# [FRAGMENTO DEL TEXTO]
En otros términos: a ningún factor real de poder le
interesa atacar seriamente la corrupción. El sistema en su conjunto es
corrupto. Si no, no se podrían pagar los sueldos de hambre que se pagan, y en
una inmensa mayoría de casos ni siquiera cancelando lo fijado por la ley. Si se
quisiera atacar realmente la corrupción como gran mal que corroe la sociedad,
no vendrían capitales multinacionales a instalarse en estas tierras “salvajes”
donde se pagan salarios 4, 5 o 6 veces menores que en los países centrales,
donde están exonerados de impuestos y donde no existe el más mínimo control
medioambiental (¡por todo eso y nada más que por eso es que vienen!)
Si se quisiera trabajar de verdad contra la
corrupción habría que replantear totalmente los modelos de desarrollo vigentes,
en sí mismos tremendamente corruptos. ¿Por qué Cristina Fernández, en
Argentina, o Dilma Roussef, en Brasil, son corruptas y pueden ser atacadas en
nombre de la transparencia y la sana democracia, y no lo son Juan Manuel Santos
en Colombia, o no lo era Álvaro Uribe (o no se quería que lo fuera, más allá de
figurar en las listas de narcotraficantes de la DEA? ¿Por qué no lo era Manuel
Antonio Noriega en Panamá cuando era agente de la CIA, y sí lo fue cuando cayó
en desgracia con la política estadounidense? En Guatemala: ¿por qué era un
corrupto el ex presidente Alfonso Portillo –que intentó fijar impuestos a los
monopolios nacionales– y no lo es el ex presidente y ahora alcalde Álvaro Arzú,
que dio luz verde a la venta leonina de empresas públicas? En otras latitudes:
¿por qué son “monstruos impresentables y los peores corruptos del mundo”

# [REGISTROS SELECCIONADOS]

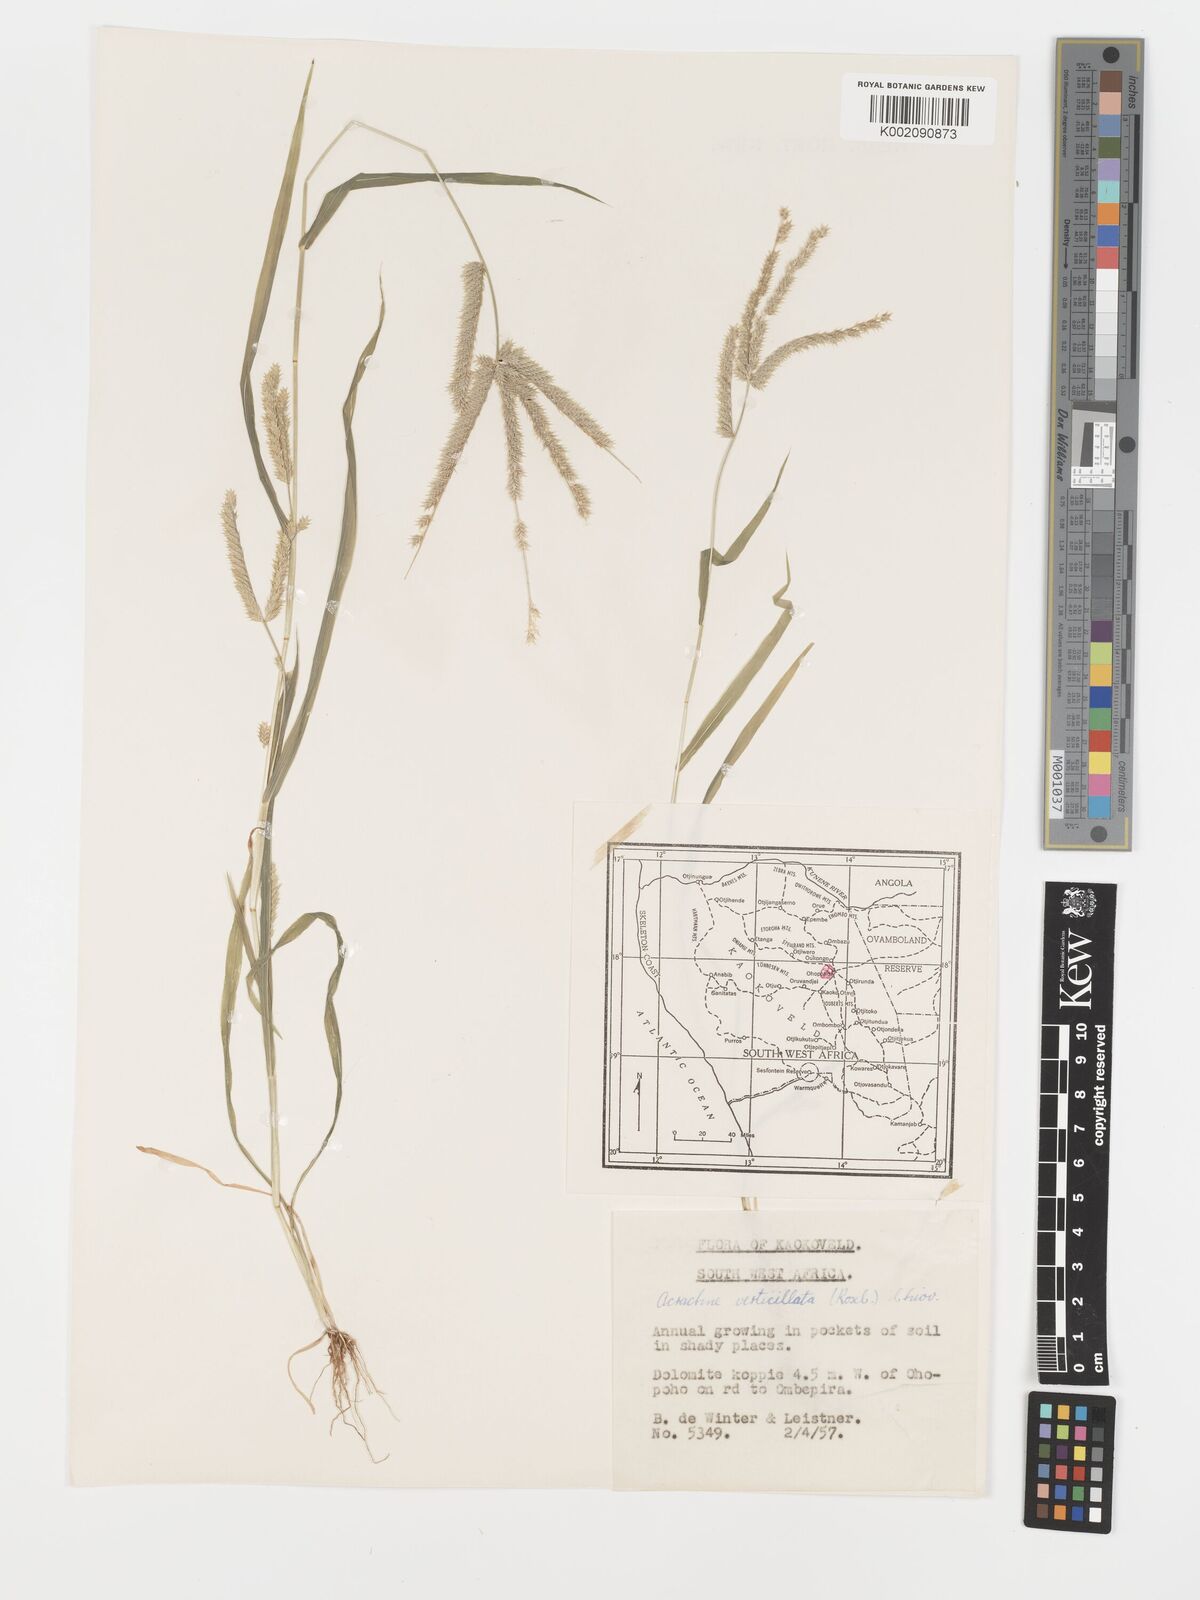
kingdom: Plantae
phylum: Tracheophyta
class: Liliopsida
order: Poales
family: Poaceae
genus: Acrachne
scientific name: Acrachne racemosa
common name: Goosegrass
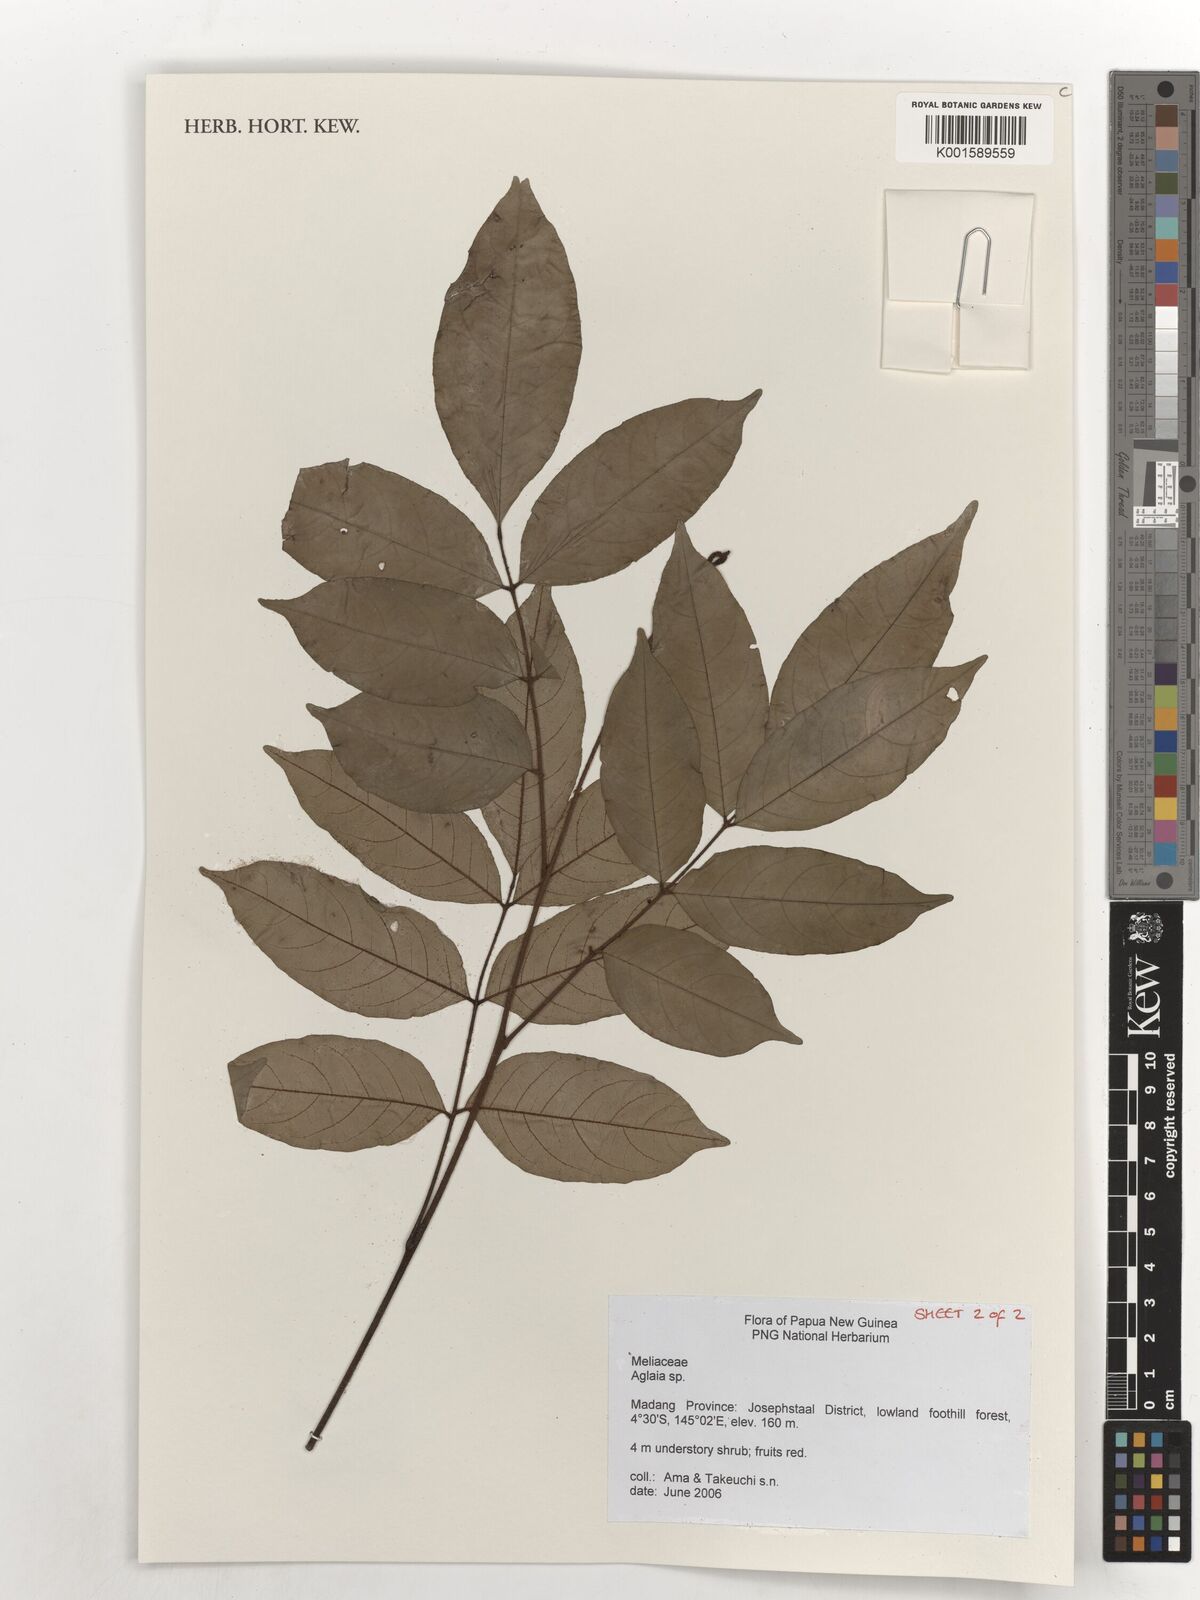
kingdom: Plantae
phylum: Tracheophyta
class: Magnoliopsida
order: Sapindales
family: Meliaceae
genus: Aglaia
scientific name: Aglaia
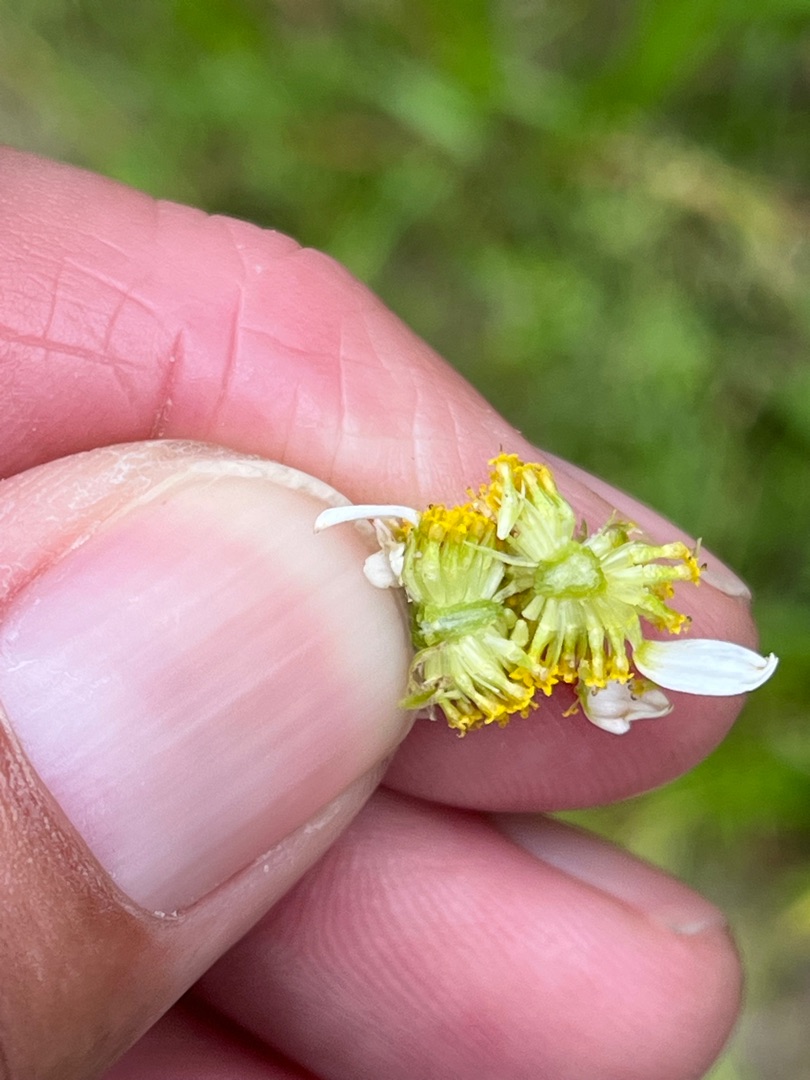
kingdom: Plantae
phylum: Tracheophyta
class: Magnoliopsida
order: Asterales
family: Asteraceae
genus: Anthemis
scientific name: Anthemis arvensis
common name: Ager-gåseurt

# [CONJUNTO DE TAREAS]
• A. Copia del texto sobre la corrupción el tramo desde "En otros términos: a" hasta "es que vienen!)" y cambia "capitales multinacionales" por "empresas extranjeras".
• B. Retoma el texto sobre la corrupción donde se interrumpe y continúalo.
Los registros no tienen relación con el texto.

# [RESULTADOS]
• A.
En otros términos: a ningún factor real de poder le
interesa atacar seriamente la corrupción. El sistema en su conjunto es
corrupto. Si no, no se podrían pagar los sueldos de hambre que se pagan, y en
una inmensa mayoría de casos ni siquiera cancelando lo fijado por la ley. Si se
quisiera atacar realmente la corrupción como gran mal que corroe la sociedad,
no vendrían empresas extranjeras a instalarse en estas tierras “salvajes”
donde se pagan salarios 4, 5 o 6 veces menores que en los países centrales,
donde están exonerados de impuestos y donde no existe el más mínimo control
medioambiental (¡por todo eso y nada más que por eso es que vienen!)

• B.
Mohamed Khadaffi o Saddam Hussein, o el actual presidente de Siria Bashar
al-Asad y no lo son los medievales y poligámicos monarcas de Arabia Saudita? El
epígrafe con que abrimos el presente escrito permite ver el doble discurso en
juego.
En nombre de la lucha contra ese flagelo terrible,
esa nueva “plaga bíblica” que pareciera ser la corrupción, puede hacerse
cualquier cosa. Hablar del combate contra ella es “democrático”, “civilizado”,
“modernizador”; hablar de las injusticias estructurales que la propician: un
atentado, un discurso trasnochado.
En Guatemala, producto de la manipulación en parte,
pero porque hay un enorme descontento de la población también, esa mecha
prendió y llegó a sacar más de 100.000 personas a la calle, protestando con
fuerza. Quizá es imposible decir que esa movilización sacó de la presidencia a
Pérez Molina. Más parece que había allí un guión preparado. La cuestión es que
se ve que existe un gran descontento, una gran frustración en la población. Sin
quedarnos en la ingenua protesta contra la corrupción, ¿cómo ir más allá de esa
protesta y empezar a plantearnos cambios más sustanciales?